Wellington, September 17: A dozen Greenpeace activists lashed themselves on Wednesday to a cargo ship in New Zealand to protest its shipment of animal feed produced at palm plantations that they blame for massive deforestation.
The environmental advocacy group claims millions of hectares of rain forest are being cut down to make way for the plantations, destroying animal habitats and seriously impacting the climate.
The protesters boarded the Hong Kong-registered East Ambition from a motorised dinghy while the ship was anchored off the Port of Tauranga, chaining themselves to cargo cranes in an attempt to stop the cargo of palm kernel from reaching shore.
Police later boarded the ship and arrested two protesters.
The activists say the palm kernel animal feed is from Indonesia and is headed for New Zealand dairy farms. The country’s dairy industry imported about 1.1 million metric tons of the feed in 2008.
Greenpeace campaigner Simon Boxer called on Prime Minister John Key to halt imports of the product and address intensive dairy farming in New Zealand. After tourism, the dairy industry is New Zealand’s second-biggest foreign currency earner, and dairy exports represent 24% of all New Zealand’s export income.
‘Fonterra Climate Crime’
“We have no hope of slowing climate change if we continue to raze and burn the world’s remaining rain forests,” Boxer said.
Activist Jo McVeagh accused Key and Fonterra, the country’s biggest dairy co-operative, of contributing to rain forest destruction. Protesters who boarded the ship held up a banner that read “Fonterra Climate Crime”.
“Fonterra and John Key have taken no steps to stop this climate crime, which is why we’re taking action,” she said in a statement.
John Lea, chief executive of Fonterra’s rural merchandising company RD1, said the East Ambition was not carrying a palm kernel feed shipment for the co-operative. He added that a recent World Bank audit found that RD1’s feed supplier was managing its operations according to World Bank principles.
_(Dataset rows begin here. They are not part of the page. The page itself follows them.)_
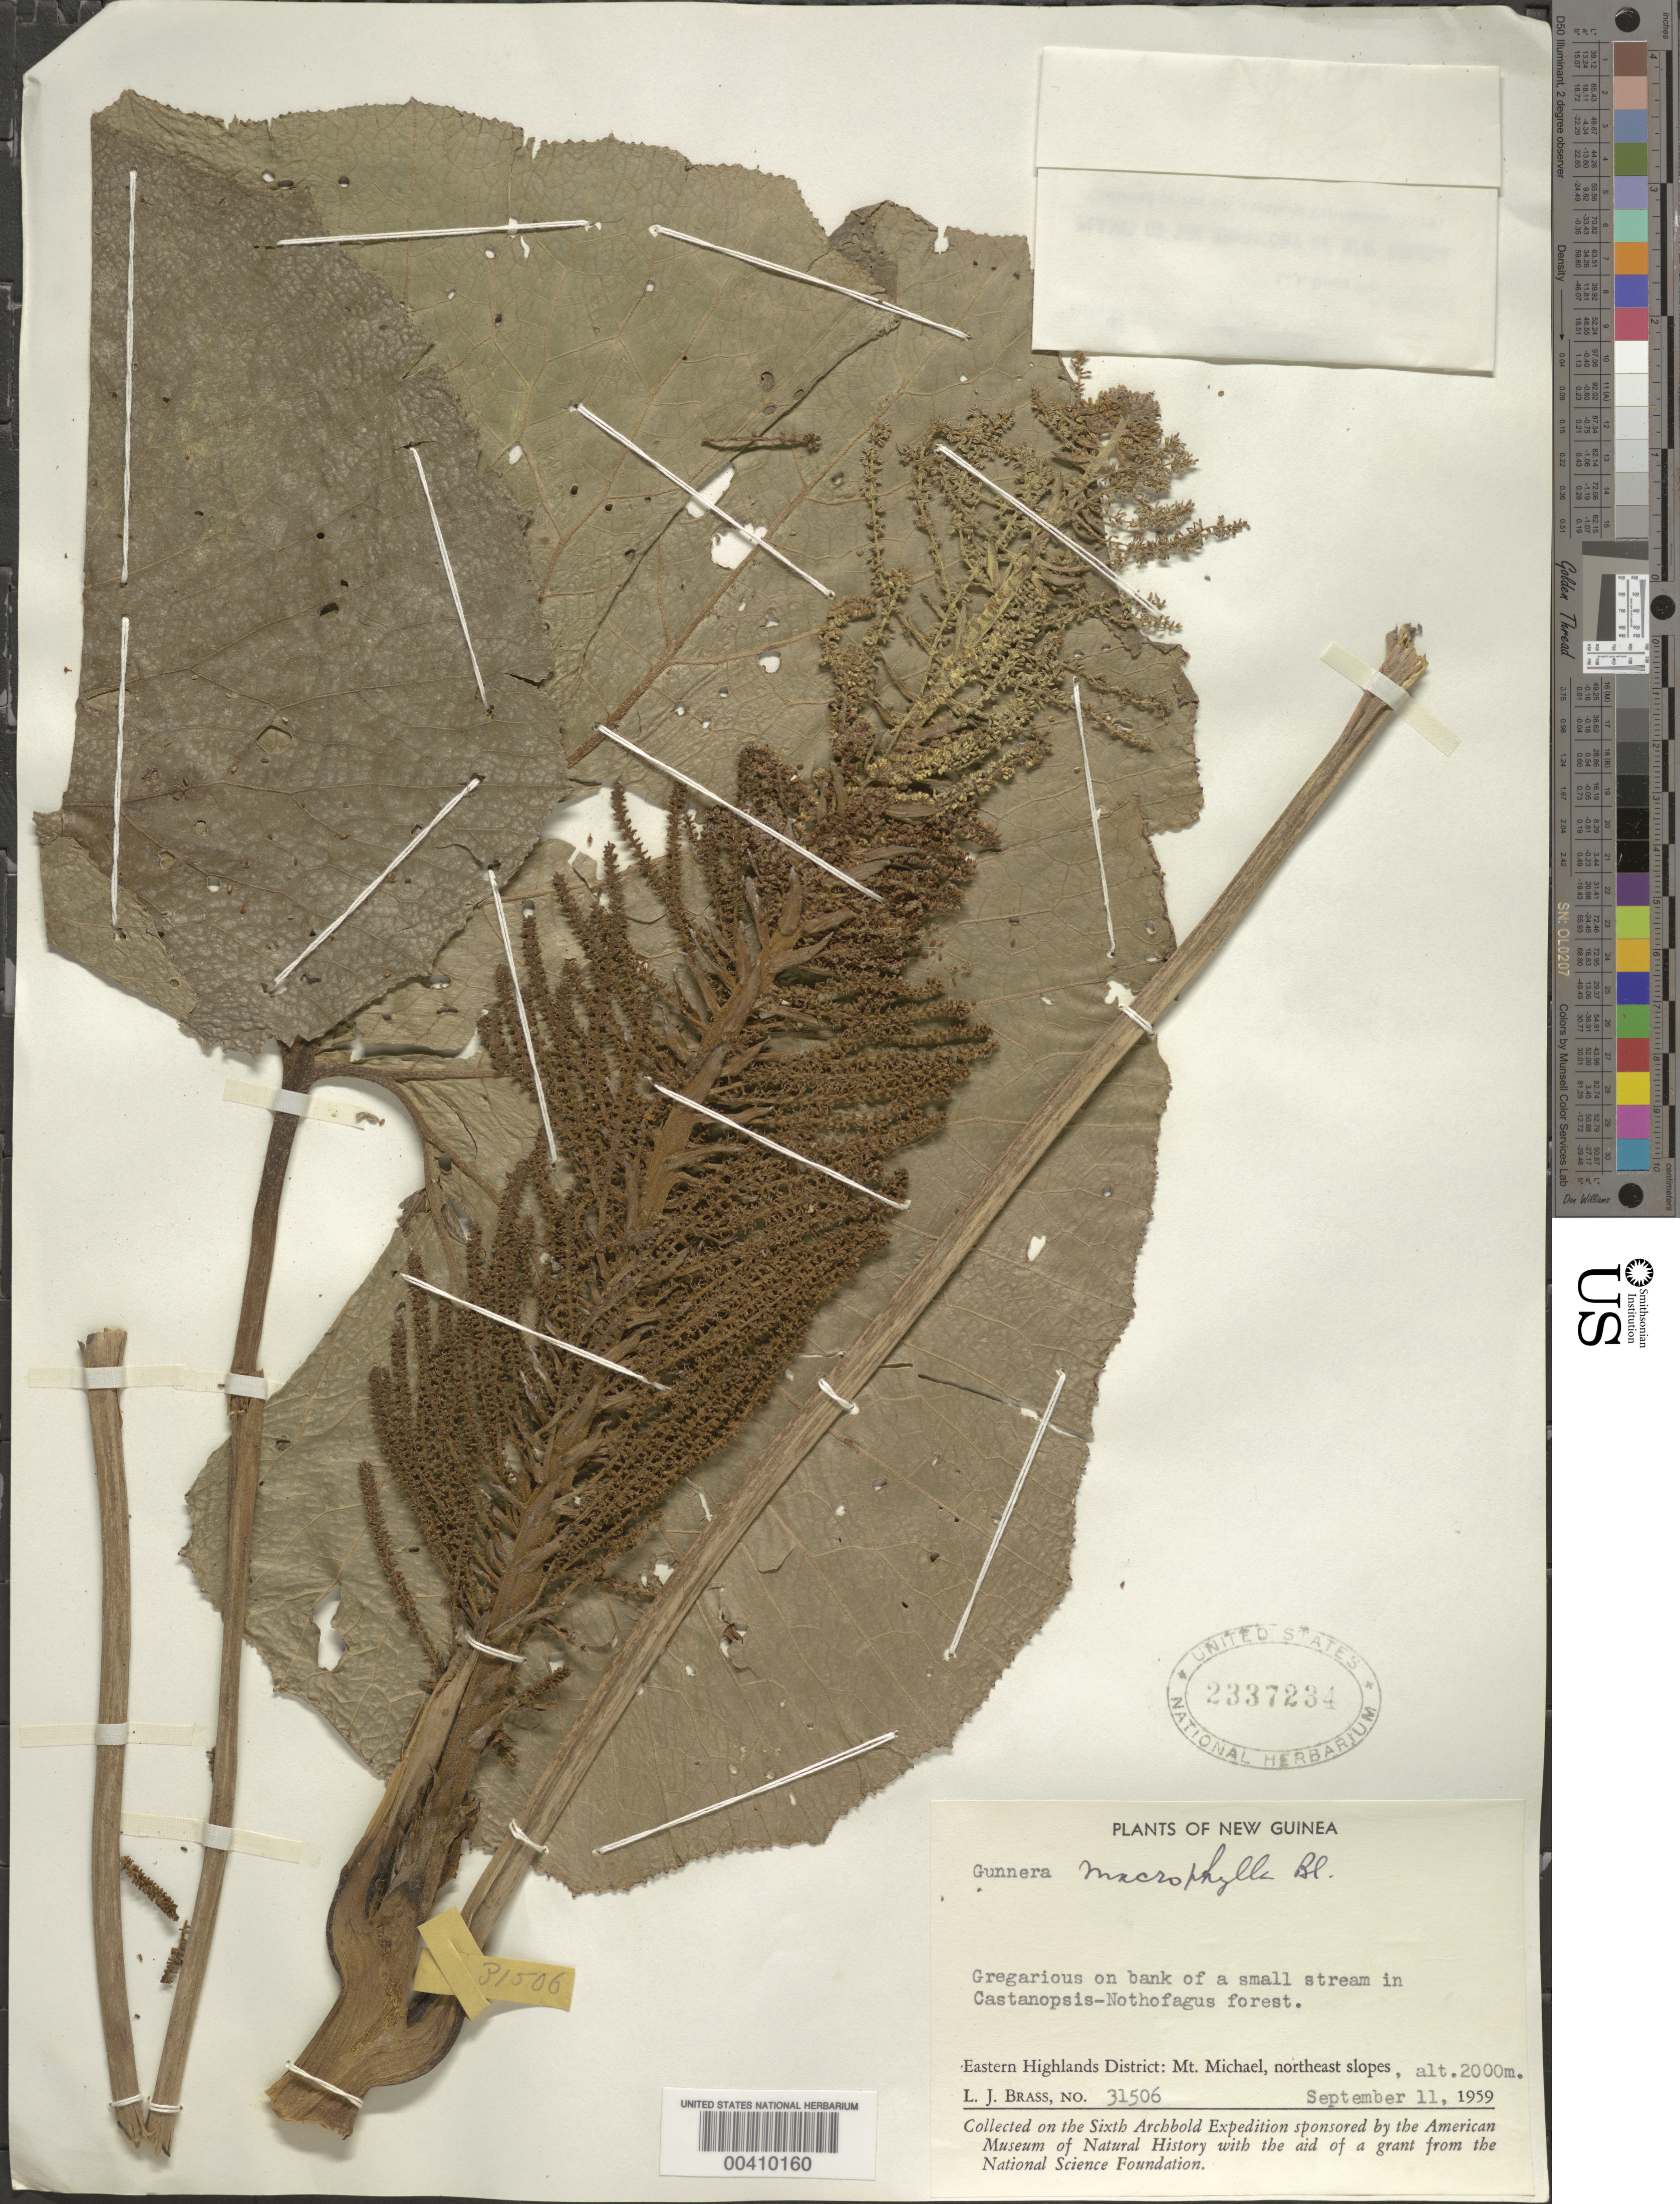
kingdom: Plantae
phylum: Tracheophyta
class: Magnoliopsida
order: Gunnerales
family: Gunneraceae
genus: Gunnera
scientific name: Gunnera macrophylla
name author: Blume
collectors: L. J. Brass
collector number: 31506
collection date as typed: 11 Sep 1959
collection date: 1959-09-11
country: Papua New Guinea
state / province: Eastern Highlands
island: New Guinea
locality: Mt. Michael, NE slopes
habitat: bank of a small stream in Castanopsis - Nothofagus forest.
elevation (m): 2000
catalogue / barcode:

“So taking a Fonterra banner out and chaining themselves to this ship is nothing more than a dangerous publicity stunt that puts people’s lives at risk,” Lea said.
Key said he would not act to ban palm kernel-based imports.
“It’s 1% of New Zealand (animal) feed, it’s a waste product and in my opinion it’s not leading to deforestation,” he told reporters. “On that basis I have no intention of intervening.”